### TASK BRIEF
Output the data below only from the line containing "existentes y las" up to and including the line containing "персональное внимание", exact and with the pictures left out.

(Data records)
──────────
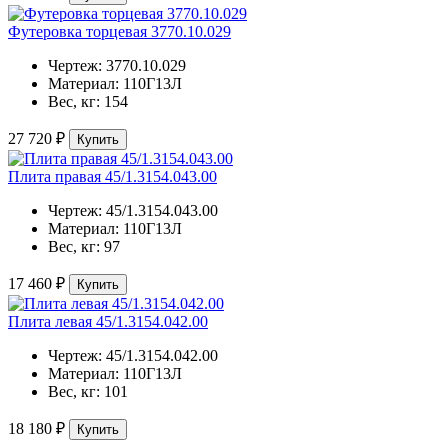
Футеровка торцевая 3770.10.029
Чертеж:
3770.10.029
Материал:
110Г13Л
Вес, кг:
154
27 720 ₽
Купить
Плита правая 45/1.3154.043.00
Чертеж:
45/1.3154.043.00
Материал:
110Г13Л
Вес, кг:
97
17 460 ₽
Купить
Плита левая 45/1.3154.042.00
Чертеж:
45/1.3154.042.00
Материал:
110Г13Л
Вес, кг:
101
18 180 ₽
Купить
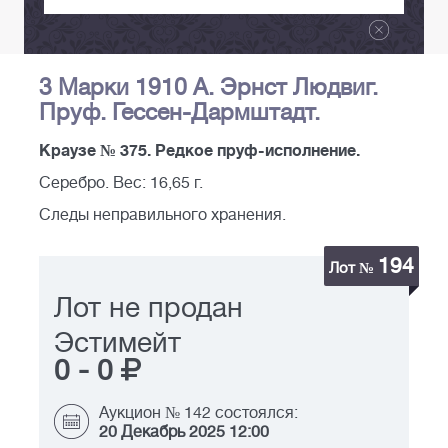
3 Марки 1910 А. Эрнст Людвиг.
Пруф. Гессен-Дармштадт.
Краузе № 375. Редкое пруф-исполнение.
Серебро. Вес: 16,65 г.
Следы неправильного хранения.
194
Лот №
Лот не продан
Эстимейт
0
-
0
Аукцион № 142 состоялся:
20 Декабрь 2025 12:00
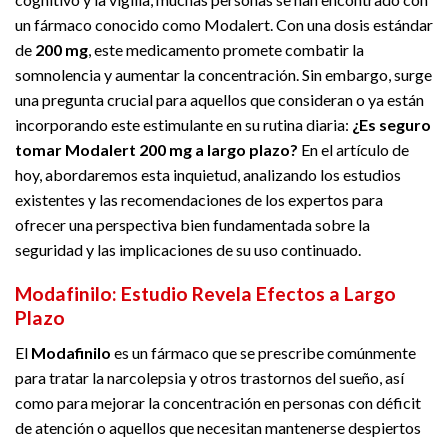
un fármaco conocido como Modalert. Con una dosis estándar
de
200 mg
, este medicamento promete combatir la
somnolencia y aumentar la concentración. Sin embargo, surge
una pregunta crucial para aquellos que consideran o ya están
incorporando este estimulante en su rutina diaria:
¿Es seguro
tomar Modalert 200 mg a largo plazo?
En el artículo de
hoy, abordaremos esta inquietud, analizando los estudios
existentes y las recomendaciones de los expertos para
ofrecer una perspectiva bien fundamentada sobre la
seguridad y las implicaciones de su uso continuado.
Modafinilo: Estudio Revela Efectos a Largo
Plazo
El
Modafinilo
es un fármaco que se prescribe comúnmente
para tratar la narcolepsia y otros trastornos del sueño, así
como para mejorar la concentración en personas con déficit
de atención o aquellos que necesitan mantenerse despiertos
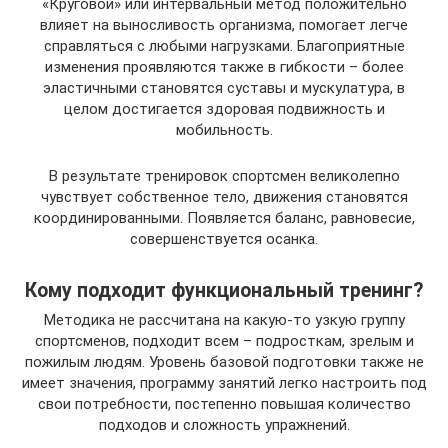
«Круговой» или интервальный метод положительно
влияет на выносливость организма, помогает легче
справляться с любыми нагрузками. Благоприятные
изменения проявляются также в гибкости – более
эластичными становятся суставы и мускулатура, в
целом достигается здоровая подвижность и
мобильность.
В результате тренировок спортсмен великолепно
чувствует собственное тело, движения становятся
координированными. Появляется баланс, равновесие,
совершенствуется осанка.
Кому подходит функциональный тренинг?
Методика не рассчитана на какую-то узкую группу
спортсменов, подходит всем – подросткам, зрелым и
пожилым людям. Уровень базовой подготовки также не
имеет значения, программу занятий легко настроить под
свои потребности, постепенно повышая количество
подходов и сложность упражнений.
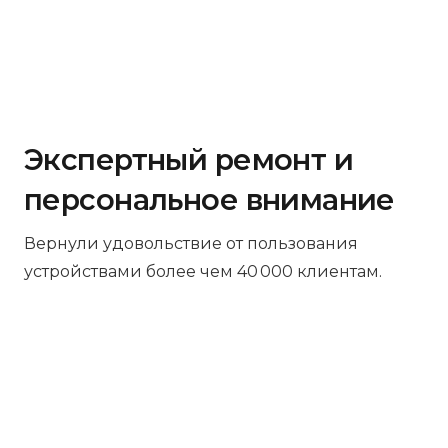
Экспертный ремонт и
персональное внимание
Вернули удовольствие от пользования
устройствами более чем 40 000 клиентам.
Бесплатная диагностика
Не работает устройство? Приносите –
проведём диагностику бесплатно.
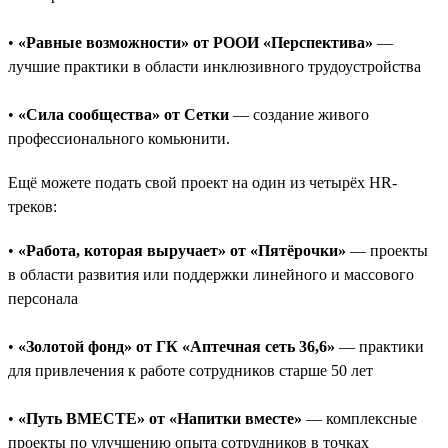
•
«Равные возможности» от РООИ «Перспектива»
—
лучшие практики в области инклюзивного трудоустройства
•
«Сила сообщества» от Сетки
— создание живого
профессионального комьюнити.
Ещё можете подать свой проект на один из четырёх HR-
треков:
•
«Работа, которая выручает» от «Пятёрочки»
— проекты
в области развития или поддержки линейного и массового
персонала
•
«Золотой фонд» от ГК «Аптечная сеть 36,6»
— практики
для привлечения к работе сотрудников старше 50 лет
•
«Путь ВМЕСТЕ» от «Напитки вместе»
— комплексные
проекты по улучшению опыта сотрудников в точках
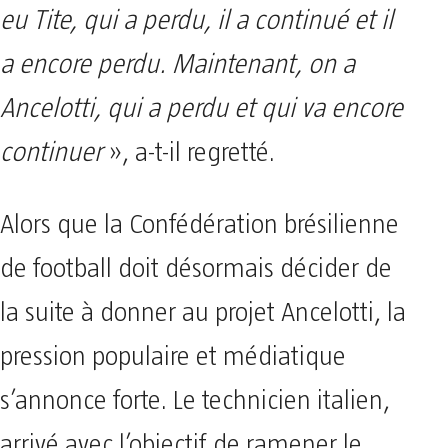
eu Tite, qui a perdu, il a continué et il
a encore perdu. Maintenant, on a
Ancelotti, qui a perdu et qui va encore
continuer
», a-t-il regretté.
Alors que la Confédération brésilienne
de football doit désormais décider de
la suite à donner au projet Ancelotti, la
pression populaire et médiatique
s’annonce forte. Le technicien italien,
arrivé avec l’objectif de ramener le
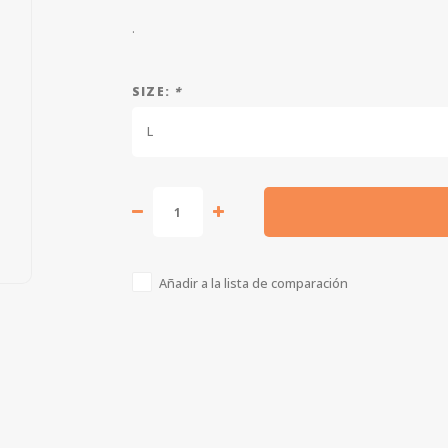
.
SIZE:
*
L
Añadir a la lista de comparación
──────────
### YOUR RESPONSE
existentes y las recomendaciones de los expertos para
ofrecer una perspectiva bien fundamentada sobre la
seguridad y las implicaciones de su uso continuado.
Modafinilo: Estudio Revela Efectos a Largo
Plazo
El
Modafinilo
es un fármaco que se prescribe comúnmente
para tratar la narcolepsia y otros trastornos del sueño, así
como para mejorar la concentración en personas con déficit
de atención o aquellos que necesitan mantenerse despiertos
«Круговой» или интервальный метод положительно
влияет на выносливость организма, помогает легче
справляться с любыми нагрузками. Благоприятные
изменения проявляются также в гибкости – более
эластичными становятся суставы и мускулатура, в
целом достигается здоровая подвижность и
мобильность.
В результате тренировок спортсмен великолепно
чувствует собственное тело, движения становятся
координированными. Появляется баланс, равновесие,
совершенствуется осанка.
Кому подходит функциональный тренинг?
Методика не рассчитана на какую-то узкую группу
спортсменов, подходит всем – подросткам, зрелым и
пожилым людям. Уровень базовой подготовки также не
имеет значения, программу занятий легко настроить под
свои потребности, постепенно повышая количество
подходов и сложность упражнений.
Экспертный ремонт и
персональное внимание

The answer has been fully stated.